You can grow a lot of produce in a small area when you use intensive growing arragements with a minimum of space used for access, so why waste any time and money on a lawn? The book will be published in Feb. 2013. I can hardly wait; I think it will fly off the shelves.  The time is now!

What do you think? Is growing edibles instead of lawns the answer to climate change, the health crisis, and the poor ecomony?

Green Gardening Matters,
Ginny Stibolt

Sunday, 17 June 2012

NWF Backyard Wildlife Habitat

Why not display your sign?
I've had my sign for quite awhile, but it graces an edge of my (inside) study in the Piedmont.

I saw this sign, prominently displayed on a mailbox) on a garden tour today (this garden wasn't on the tour).  But, it had me thinking about it.

The National Wildlife Federation's Backyard Wildlife Program (based here in the U.S.) is a long-running program, and it's evolved into quite a nice one -- encouraging native plants to support native wildlife (unlike in the earlier years of their campaign).

It's a bit of a gimmick, certainly; you as the homeowner go down a checklist about your garden, pay something for the sign, and bingo, you're a certified wildlife habitat.  But it's encouraging, too, so I'm supportive of their efforts --  they've tried to go beyond yards to neighborhoods and communities (college campuses, too).  These are all good things!

Pollinator WeeK: June 18 --24

A tiger swallowtail on goldenrod in a
natural meadow.
The US Senate unanimously approved the motion to designate the last week in June as pollinator week. Who says the Senate can't agree on anything? In the past five years the pollinator week celebration has become an international event. This year it's June 18--24.

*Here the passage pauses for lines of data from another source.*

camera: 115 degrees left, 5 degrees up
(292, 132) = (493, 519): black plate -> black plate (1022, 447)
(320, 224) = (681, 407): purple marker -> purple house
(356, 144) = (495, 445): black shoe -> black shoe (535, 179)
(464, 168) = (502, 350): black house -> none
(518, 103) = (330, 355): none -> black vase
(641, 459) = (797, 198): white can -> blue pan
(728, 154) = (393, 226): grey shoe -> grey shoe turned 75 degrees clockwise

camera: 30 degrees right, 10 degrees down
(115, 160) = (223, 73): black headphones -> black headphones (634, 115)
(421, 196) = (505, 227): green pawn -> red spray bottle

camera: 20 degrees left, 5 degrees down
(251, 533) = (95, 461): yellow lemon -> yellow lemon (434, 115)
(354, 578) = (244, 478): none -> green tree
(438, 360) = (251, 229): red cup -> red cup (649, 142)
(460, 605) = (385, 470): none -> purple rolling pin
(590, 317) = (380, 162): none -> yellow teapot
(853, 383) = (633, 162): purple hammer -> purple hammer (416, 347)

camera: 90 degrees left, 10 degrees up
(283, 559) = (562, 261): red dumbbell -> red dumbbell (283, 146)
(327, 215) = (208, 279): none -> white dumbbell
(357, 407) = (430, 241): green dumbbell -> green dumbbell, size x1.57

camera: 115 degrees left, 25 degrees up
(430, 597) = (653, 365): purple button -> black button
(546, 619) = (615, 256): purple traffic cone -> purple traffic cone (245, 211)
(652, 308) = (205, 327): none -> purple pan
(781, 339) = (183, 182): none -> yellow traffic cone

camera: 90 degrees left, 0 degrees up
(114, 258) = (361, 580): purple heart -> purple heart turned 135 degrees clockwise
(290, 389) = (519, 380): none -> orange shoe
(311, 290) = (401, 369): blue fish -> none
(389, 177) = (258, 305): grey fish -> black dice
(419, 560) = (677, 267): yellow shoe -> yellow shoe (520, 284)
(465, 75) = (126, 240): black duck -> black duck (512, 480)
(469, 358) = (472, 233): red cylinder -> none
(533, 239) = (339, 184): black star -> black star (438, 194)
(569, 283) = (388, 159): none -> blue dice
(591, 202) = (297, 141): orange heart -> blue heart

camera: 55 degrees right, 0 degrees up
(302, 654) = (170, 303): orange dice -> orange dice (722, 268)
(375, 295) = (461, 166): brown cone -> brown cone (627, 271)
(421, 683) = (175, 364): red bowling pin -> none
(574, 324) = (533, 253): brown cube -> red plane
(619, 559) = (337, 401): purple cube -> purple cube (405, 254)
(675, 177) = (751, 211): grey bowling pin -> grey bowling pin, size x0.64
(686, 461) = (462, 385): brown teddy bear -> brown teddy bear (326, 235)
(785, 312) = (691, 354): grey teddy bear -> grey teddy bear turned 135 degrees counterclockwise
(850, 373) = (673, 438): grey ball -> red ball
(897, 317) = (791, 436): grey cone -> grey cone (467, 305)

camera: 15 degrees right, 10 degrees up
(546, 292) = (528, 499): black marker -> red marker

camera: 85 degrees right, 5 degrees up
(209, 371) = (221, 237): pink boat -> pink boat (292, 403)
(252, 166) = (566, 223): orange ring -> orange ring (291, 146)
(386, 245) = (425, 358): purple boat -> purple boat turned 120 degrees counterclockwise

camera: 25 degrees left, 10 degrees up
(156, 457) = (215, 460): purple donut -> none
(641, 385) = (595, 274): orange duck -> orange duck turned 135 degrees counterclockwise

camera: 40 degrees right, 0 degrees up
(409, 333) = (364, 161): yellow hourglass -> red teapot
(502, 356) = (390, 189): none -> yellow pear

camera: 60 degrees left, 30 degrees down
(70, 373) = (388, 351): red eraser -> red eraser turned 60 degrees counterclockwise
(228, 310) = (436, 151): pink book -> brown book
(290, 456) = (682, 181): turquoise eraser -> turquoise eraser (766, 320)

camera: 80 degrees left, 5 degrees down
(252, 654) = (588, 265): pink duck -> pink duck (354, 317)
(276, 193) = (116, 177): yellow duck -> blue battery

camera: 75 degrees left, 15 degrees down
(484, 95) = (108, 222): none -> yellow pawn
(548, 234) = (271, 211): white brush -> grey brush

Much of the focus of pollinator week is on our food supply.  Every third bite of food we eat depends upon pollinators. But since 2006, the colony collapse disorder of the European honeybees has alarmed the beekeeping experts. Honeybees have been used as pollinators for hire. Beekeepers move their hives into an area where a large crop (often a monoculture) awaits pollinators in order for fruit to be formed. For example, a female squash flower, needs to be visited eight to ten times by bees or wasps that have also visited the male flowers for a fruit to form.

The Pollinator Partnership is the sponsoring agency for the pollinator week. They encourage you to "Invite pollinators to your neighborhood by planting a pollinator friendly habitat in your garden, farm, school, park or just about anywhere!" They provide many resources including posters of pollinators and guidelines and suggested plants to use in your landscape. Note: these are quite broad and most of Florida is included in the Outer Coastal Plain Mixed Forest Province, (an 11 MB pdf file) with a range from the Mid-Atlantic states to eastern Texas. You'll have the most success if you also use more local resources for native plants suggestions such as the FNPS website: www.fnps.org.

A carpenter bee on a native passionvine. The passionvine (Passiflora incarnata) supplies nectar and also larval food for several butterflies. To purchase some for your yard see: FANN website for sources.